SELECT C911018012 FROM T433 WHERE C1 IN ('000000431352674') FOR UPDATE 
...
Setting LOB into the above row ... 
....
....
So this is just a single update happening on a single row. So duplicates from application is ruled out.
Checking in the source database where the application connects, shows no sign of duplicates as the main column (C1) has a unique constraint to avoid duplicates.
Checking on the target system reveals many duplicate data sitting happily occupying space..
SQL> select entryid, count(*) from worklog group by entryid having count(*) >1;

ENTRYID        COUNT(*)
-------------------- ----------
000000431066591               2
000000431066615               2
000000431066617               2
...
...
...
The count of those records was around 2000. So how was this possible?
I used HANDLECOLLISIONS when turning on the real time replicat which has KEYCOLS as ENTRYID for the WORKLOG table.
So is this duplicates still possible?

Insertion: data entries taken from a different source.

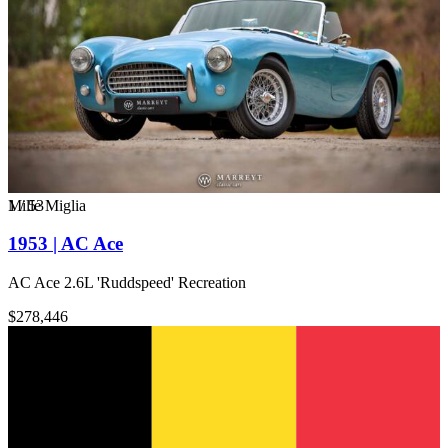
1
Mille Miglia
/
53
1953 | AC Ace
AC Ace 2.6L 'Ruddspeed' Recreation
$278,446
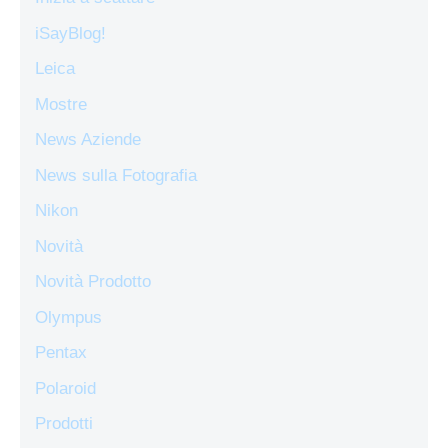
iSayBlog!
Leica
Mostre
News Aziende
News sulla Fotografia
Nikon
Novità
Novità Prodotto
Olympus
Pentax
Polaroid
Prodotti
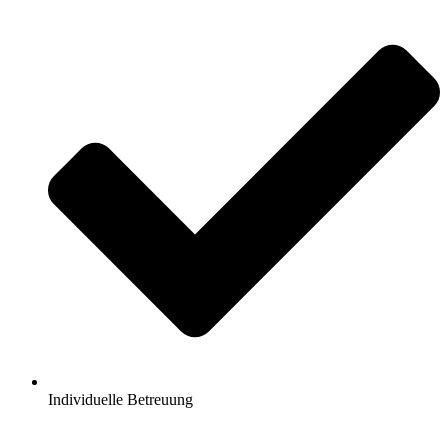
Individuelle Betreuung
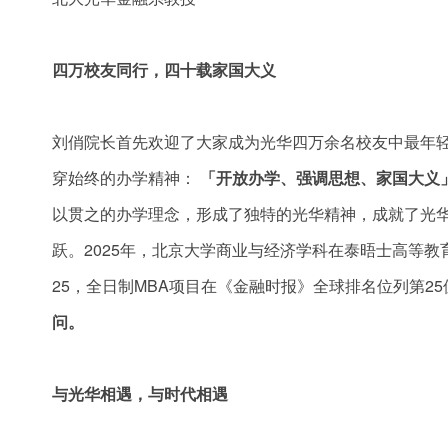
四万校友同行，四十载家国大义
刘俏院长首先欢迎了大家成为光华四万余名校友中最年
穿始终的办学精神：
「开放办学、强调思想、家国大义
以贯之的办学理念，形成了独特的光华精神，成就了光华
跃。2025年，北京大学商业与经济学科在泰晤士高等教
25，全日制MBA项目在《金融时报》全球排名位列第2
问。
与光华相遇，与时代相遇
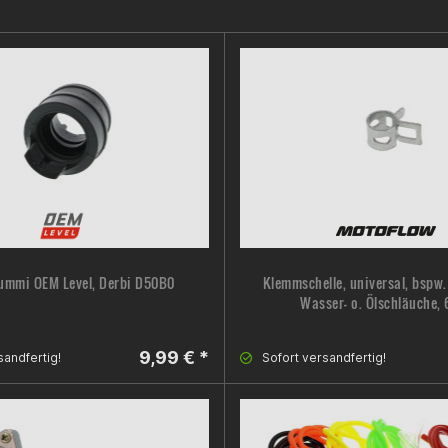
gummi OEM Level, Derbi D50B0
Klemmschelle, universal, bspw. 
Wasser- o. Ölschläuche,
9,99 € *
sandfertig!
Sofort versandfertig!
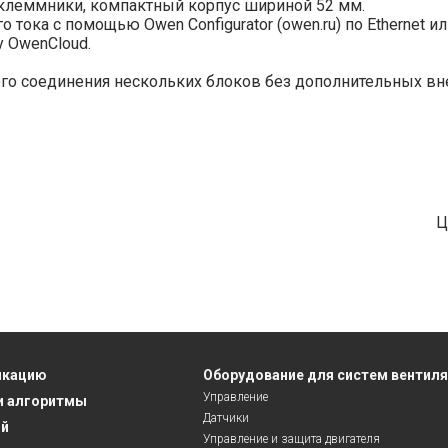
клеммники, компактный корпус шириной 52 мм.
ока с помощью Owen Configurator (owen.ru) по Ethernet ил
 OwenCloud.
го соединения нескольких блоков без дополнительных в
Ц
икацию
Оборудование для систем вентил
Управление
и алгоритмы
Датчики
ий
Управление и защита двигателя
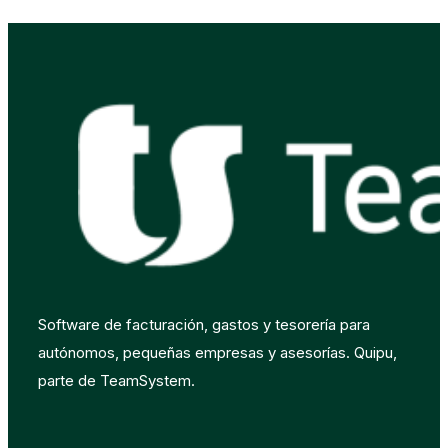
Software de facturación, gastos y tesorería para
autónomos, pequeñas empresas y asesorías. Quipu,
parte de TeamSystem.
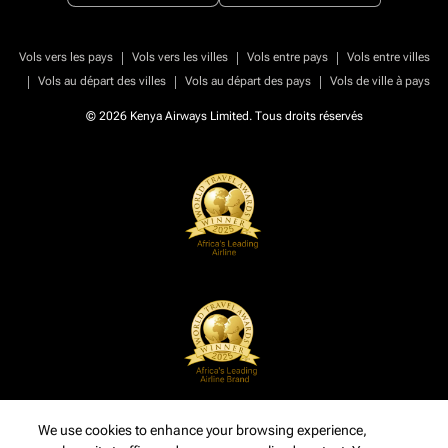
|
|
|
Vols vers les pays
Vols vers les villes
Vols entre pays
Vols entre villes
|
|
|
Vols au départ des villes
Vols au départ des pays
Vols de ville à pays
© 2026 Kenya Airways Limited. Tous droits réservés
We use cookies to enhance your browsing experience,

Shouldn't it eliminate the records that were already loaded via initial loading as we have mentioned KEYCOLS in the table mapping?
The answers is in the Oracle support note Doc ID 1350948.1 OGG Can Insert Duplicate Rows When There Is No Unique Index Primary Key UI PK Defined.
Cool, I don't have an unique key defined on the target table which allowed all the data (delta data) to be inserted one more time creating duplicates making the bug to kick in here as well.
So I just removed all the duplicates by running the following block
create table del as select entryid from (select entryid, count(*) from worklog group by entryid having count(*) >1);
DECLARE
   wld        NUMBER;
   lv_stmt2   VARCHAR2 (1000);
BEGIN
   FOR eid IN (SELECT entryid
                 FROM del)
   LOOP
      lv_Stmt2 :=
            'select worklistid from (select * from worklog where entryid= '
         || eid.entryid
         || ' order by 1 desc) where rownum=1';

      EXECUTE IMMEDIATE lv_stmt2 INTO wld;

      DELETE FROM worklog
            WHERE worklistid = wld;
   END LOOP;
END;
/
drop table del purge;
Now to make sure I don't get duplicates again, I just created a unique index on ENTRYID column which is again my key column to do the table operations.
The data then replicated happily..

Moral of the story: Duplication is the worst enemy of the well built system :)

Few things:
To ignore orphan records, I used REPERROR (2291, ignore) in my parameter file.
The bug note mentioned in this blog is said to be fixed in product version 8.1.6.1.4 in the same note whereas my current database version this issue is on 11.2.0.4 with GoldenGate version 12.2.0.1
The whole troubleshooting exercise took around 3 days to fix the issue

Happy troubleshooting!!